====== EXERCISE PASSAGE
Answer:
Jiffy Park Corp.
Cash Conversion Cycle:
a. Prior to proposed changes:
CCC = 169 days
b. After implementing changes:
CCC = 129 days
c. The change in CCC is 40 days
d. It is significant. It is about 24% reduction in the CCC. It is equal to the days that payable are outstanding under the proposed plan.
Explanation:
a) Data and Calculations:
Current annual sales = $50,736,000
Average inventory level = $15,010,000
Average accounts receivable = $10,010,000
Cost of goods sold = 85% of sale s= $43,125,600
Normal Days Payable Outstanding = 30 days
New Plan:
Planned Days Payable Outstanding = 40 days
Annual sales = $50,736,000
Average inventory level = $13,060,000 ($15,010,000 - $1,950,000)
Average accounts receivable = $8,060,000 ($10,010,000 - $1,950,000)
Cash Conversion Cycle:
a. Prior to proposed changes:
Days Inventory Outstanding = $15,010,000/$43,125,600 * 365 = 127 days
Days Receivable OUtstanding = $10,010,000/$50,736,000 * 365 = 72 days
Days Payable Outstanding = 30 days
CCC = 169 (127 + 72 - 30) days
b. After implementing changes:
Days Inventory Outstanding = $13,060,000/$43,125,600 * 365 = 111 days
Days Receivable OUtstanding = $8,060,000/$50,736,000 * 365 = 58 days
Days Payable Outstanding = 30 days
CCC = 129 (111 + 58 - 40) days
c. The change in CCC is 40 days (169 - 129)
d. It is significant. It is about 24% reduction in the CCC. It is equal to the days that payable are outstanding under the proposed plan.
============
INSTRUCTIONS:
A - Please copy the Jiffy Park cash conversion cycle solution starting at "Average accounts receivable = $8,060,000" and ending at "(169 - 129)", and switch "Days Inventory Outstanding" to "Inventory Days" throughout.
B - In the Jiffy Park cash conversion cycle solution, what percentage of sales is cost of goods sold?
====== RECORD SET
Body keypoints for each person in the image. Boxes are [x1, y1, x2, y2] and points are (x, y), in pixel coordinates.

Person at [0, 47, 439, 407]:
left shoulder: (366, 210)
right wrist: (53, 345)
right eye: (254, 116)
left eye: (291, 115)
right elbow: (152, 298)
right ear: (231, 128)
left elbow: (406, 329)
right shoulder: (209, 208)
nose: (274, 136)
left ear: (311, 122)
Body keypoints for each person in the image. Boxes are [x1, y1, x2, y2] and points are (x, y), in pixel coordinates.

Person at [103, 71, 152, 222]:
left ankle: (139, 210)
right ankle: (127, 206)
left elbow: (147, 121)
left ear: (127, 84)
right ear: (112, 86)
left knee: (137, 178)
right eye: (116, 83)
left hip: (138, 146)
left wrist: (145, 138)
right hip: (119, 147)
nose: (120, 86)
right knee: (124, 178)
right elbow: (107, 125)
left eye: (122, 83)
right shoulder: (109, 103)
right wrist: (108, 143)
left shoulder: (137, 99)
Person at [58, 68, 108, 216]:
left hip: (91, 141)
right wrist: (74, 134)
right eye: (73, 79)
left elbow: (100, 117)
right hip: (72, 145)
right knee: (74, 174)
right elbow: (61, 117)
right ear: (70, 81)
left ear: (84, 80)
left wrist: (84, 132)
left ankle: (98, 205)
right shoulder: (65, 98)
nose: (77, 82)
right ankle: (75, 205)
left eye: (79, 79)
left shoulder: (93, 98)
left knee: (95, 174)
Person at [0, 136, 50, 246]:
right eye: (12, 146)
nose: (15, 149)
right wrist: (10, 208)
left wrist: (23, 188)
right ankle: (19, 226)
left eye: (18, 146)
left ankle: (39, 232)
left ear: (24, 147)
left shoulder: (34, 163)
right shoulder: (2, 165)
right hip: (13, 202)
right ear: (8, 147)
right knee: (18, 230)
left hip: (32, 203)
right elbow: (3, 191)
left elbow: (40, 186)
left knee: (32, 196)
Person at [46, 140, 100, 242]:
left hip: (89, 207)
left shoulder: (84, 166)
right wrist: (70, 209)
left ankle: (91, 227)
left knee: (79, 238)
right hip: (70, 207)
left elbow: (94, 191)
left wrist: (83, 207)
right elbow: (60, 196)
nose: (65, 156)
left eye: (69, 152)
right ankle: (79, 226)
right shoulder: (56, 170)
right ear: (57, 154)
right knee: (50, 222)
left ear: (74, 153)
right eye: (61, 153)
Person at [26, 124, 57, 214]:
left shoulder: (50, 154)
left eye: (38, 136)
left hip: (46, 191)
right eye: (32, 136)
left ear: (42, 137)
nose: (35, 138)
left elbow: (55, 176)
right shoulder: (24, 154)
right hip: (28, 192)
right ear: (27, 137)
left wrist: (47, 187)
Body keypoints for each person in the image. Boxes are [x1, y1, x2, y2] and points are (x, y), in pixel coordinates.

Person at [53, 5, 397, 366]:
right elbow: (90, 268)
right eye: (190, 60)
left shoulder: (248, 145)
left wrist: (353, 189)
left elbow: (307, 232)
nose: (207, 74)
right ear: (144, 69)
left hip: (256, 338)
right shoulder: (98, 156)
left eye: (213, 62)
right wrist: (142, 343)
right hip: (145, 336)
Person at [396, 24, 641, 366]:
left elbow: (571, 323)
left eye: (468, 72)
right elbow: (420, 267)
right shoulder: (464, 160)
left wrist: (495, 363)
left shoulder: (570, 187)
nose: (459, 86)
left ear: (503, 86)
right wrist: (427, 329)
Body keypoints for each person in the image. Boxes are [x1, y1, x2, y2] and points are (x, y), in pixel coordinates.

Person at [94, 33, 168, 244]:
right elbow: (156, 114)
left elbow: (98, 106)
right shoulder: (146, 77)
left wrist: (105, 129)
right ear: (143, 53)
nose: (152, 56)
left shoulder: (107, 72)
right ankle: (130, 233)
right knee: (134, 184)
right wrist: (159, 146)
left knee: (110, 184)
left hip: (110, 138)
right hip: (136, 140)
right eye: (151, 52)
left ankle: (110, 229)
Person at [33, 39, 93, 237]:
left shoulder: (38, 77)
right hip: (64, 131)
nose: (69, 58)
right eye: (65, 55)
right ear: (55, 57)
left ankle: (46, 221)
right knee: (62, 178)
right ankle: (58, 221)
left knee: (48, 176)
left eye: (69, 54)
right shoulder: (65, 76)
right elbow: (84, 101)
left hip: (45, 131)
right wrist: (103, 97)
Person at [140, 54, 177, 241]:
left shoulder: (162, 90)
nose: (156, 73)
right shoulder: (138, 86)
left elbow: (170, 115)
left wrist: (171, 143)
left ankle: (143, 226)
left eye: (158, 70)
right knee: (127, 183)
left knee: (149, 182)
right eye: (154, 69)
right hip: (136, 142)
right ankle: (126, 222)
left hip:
============
RESPONSES BY ITEM NUMBER:
A -
Average accounts receivable = $8,060,000 ($10,010,000 - $1,950,000)
Cash Conversion Cycle:
a. Prior to proposed changes:
Inventory Days = $15,010,000/$43,125,600 * 365 = 127 days
Days Receivable OUtstanding = $10,010,000/$50,736,000 * 365 = 72 days
Days Payable Outstanding = 30 days
CCC = 169 (127 + 72 - 30) days
b. After implementing changes:
Inventory Days = $13,060,000/$43,125,600 * 365 = 111 days
Days Receivable OUtstanding = $8,060,000/$50,736,000 * 365 = 58 days
Days Payable Outstanding = 30 days
CCC = 129 (111 + 58 - 40) days
c. The change in CCC is 40 days (169 - 129)

B - 85% of sales